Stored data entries
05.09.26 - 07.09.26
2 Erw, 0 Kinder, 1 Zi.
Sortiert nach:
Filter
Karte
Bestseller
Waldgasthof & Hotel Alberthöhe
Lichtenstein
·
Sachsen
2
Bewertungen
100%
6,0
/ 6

- _Exercise_: The data is to be reproduced in full, every line intact.

- _Answer to this problem_:
05.09.26 - 07.09.26
2 Erw, 0 Kinder, 1 Zi.
Sortiert nach:
Filter
Karte
Bestseller
Waldgasthof & Hotel Alberthöhe
Lichtenstein
·
Sachsen
2
Bewertungen
100%
6,0
/ 6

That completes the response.